*** Quoted passage ***
Tuesday, May 18, 2010

on reading science

I just finished a very wonderful book. I really mean that. It folded me up inside it, educated me, excited me, exercised my compassion and my wonder. It introduced me to ideas I had never considered and made my world more interesting by filling in the detail in places I hadn't bothered to look. It's also really, really, really well written.

The Immortal Life of Henrietta Lacks. It's by Rebecca Skloot. The history of cell culture, biomedical ethics, and people, in all their messy, brilliant, and ordinary glory. Oh man, but reading a good book can make me so incredibly happy!

I've been addicted to reading about science. It's a recently discovered pleasure. Several months ago, I had a conversation about taxonomy that lodged in my head and set off sparklers of delighted recognition. Here were so many of those things that I obsess over in dancing and writing -- perception, relationships, the understanding of things not ourselves -- but approached from another direction entirely. It was like studying a gorgeous sculpture for years, memorizing every minute detail of it, and only just realizing that you could walk around to the other side.

The particular of science is seductive. The astonishing and exact details that make the world more interesting to experience. The crazy beautiful shift from vague to precisely textured. There is no practical reason for why someone like me needs to know about telomeres or FISH, but learning about them is either like peeling off the surface of the world, or piling it up with layer over layer of intimate wonder, I can't decide which.

(Reading I've liked aside from the Henrietta Lacks book: Genome by Matt Ridley, Creation Revisited by Peter Atkins, The Language Instinct by Steven Pinker, The Man Who Mistook His Wife For a Hat by Oliver Sacks.)

2 comments:

Kat Howard said...

I'm so glad to hear you liked that book. It is the next book I'm buying as soon as I get settled in.

Megan Kurashige said...

It was wonderful. I think you'll enjoy it!
*** End of Quoted passage ***
*** Data ***
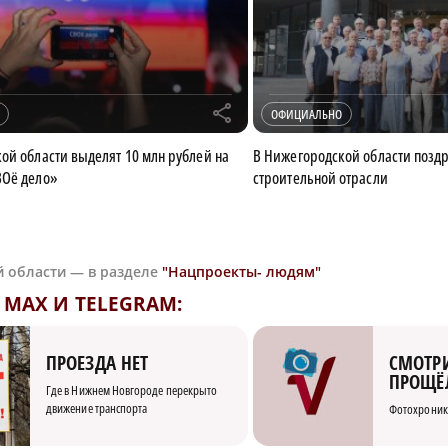
r
ОФИЦИАЛЬНО
ой области выделят 10 млн рублей на
В Нижегородской области позд
ВОё дело»
строительной отрасли
й области — в разделе
"Нацпроекты- людям"
MAX И TELEGRAM:
СМОТРИ
ПРОЕЗДА НЕТ
ПРОЩЁ
Где в Нижнем Новгороде перекрыто
движение транспорта
Фотохроник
*** End of Data ***
## What to work on
• a. According to the blog post about reading science, why did a conversation about taxonomy set off such delighted recognition in the writer?
• b. Reproduce the passage of the blog post about reading science word for word, beginning at the words "(Reading I've liked" and stopping after "you'll enjoy it!".
Rely only on the blog post about reading science, not on the items.

## Solutions to the tasks
• a. The conversation touched on things the writer obsesses over in dancing and writing, such as perception, relationships, and the understanding of things not ourselves. It approached them from an entirely different direction. The writer compares this to studying a sculpture for years and only then realizing you could walk around to the other side.

• b.
(Reading I've liked aside from the Henrietta Lacks book: Genome by Matt Ridley, Creation Revisited by Peter Atkins, The Language Instinct by Steven Pinker, The Man Who Mistook His Wife For a Hat by Oliver Sacks.)

2 comments:

Kat Howard said...

I'm so glad to hear you liked that book. It is the next book I'm buying as soon as I get settled in.

Megan Kurashige said...

It was wonderful. I think you'll enjoy it!